Freeze Deep, Train Shallow: Interpretable Layer Allocation for Continued Pre-Training

TL;DR

This paper introduces LayerTracer, a diagnostic framework that interprets layer importance in LLMs, guiding efficient layer freezing strategies for cost-effective continued pre-training.

Contribution

It provides an interpretable method to identify critical layers, demonstrating that training shallow layers while freezing deep layers improves performance and resource efficiency.

Findings

Deep layers are critical for task execution and stable against updates.

Training shallow layers while freezing deep layers outperforms full fine-tuning.

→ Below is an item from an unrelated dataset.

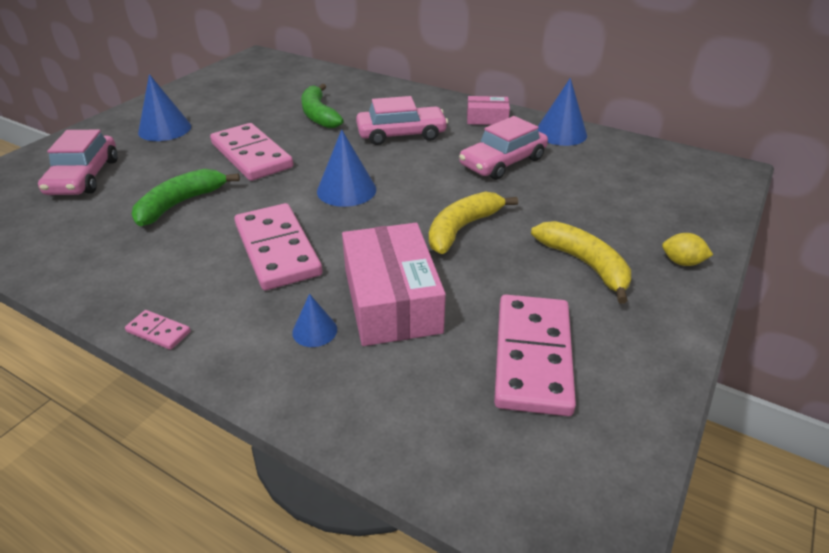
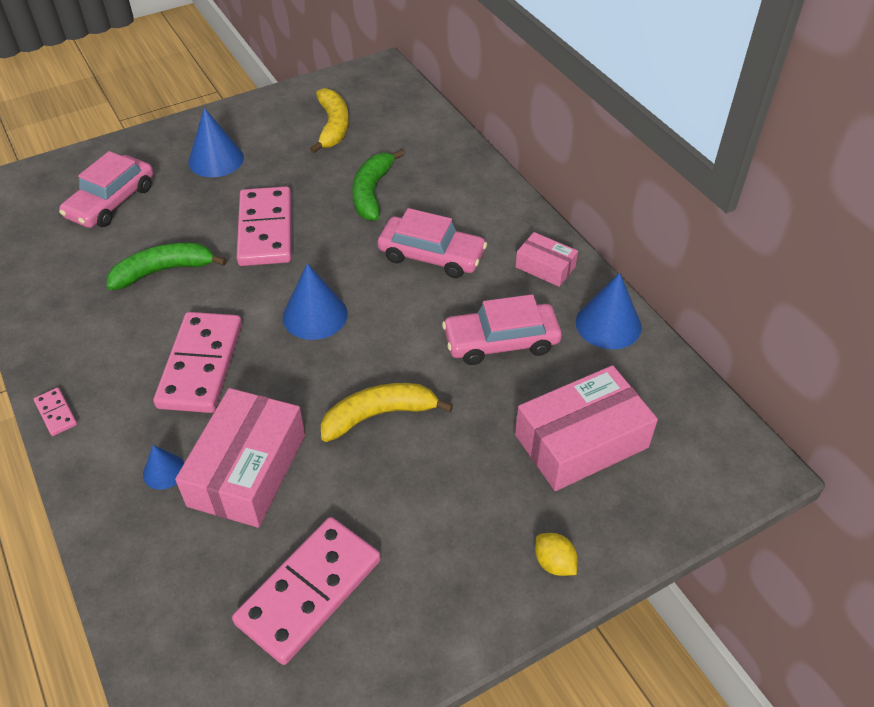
camera: 30 degrees right, 10 degrees up
(585, 264) = (453, 516): yellow banana -> yellow banana (333, 127)
(616, 193) = (581, 441): none -> pink box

Hybrid models with high-quality modules in deep layers preserve knowledge effectively.

Abstract

Selective layer-wise updates are essential for low-cost continued pre-training of Large Language Models (LLMs), yet determining which layers to freeze or train remains an empirical black-box problem due to the lack of interpretable guidance. To address this issue, we propose LayerTracer, an architecture-agnostic diagnostic framework that reveals the evolution patterns of layer-wise representations and stability by locating task execution positions and quantifying layer sensitivity. Analysis results reveal that deep layers act as critical regions for task execution and maintain high stability against disruptive updates. Guided by this finding, we conduct three controlled continued pre-training trials to compare diverse freeze-train strategies, demonstrating that training shallow layers while freezing deep layers consistently outperforms full-parameter fine-tuning and the opposite allocation on both C-Eval and CMMLU benchmarks. We further present a hybrid model case study, which validates that placing high-quality pre-trained modules in deep layers effectively preserves inherent knowledge of the model. This work delivers a low-cost and interpretable solution for resource-constrained teams, offering actionable guidance for layer-wise parameter allocation in continued pre-training and hybrid model construction.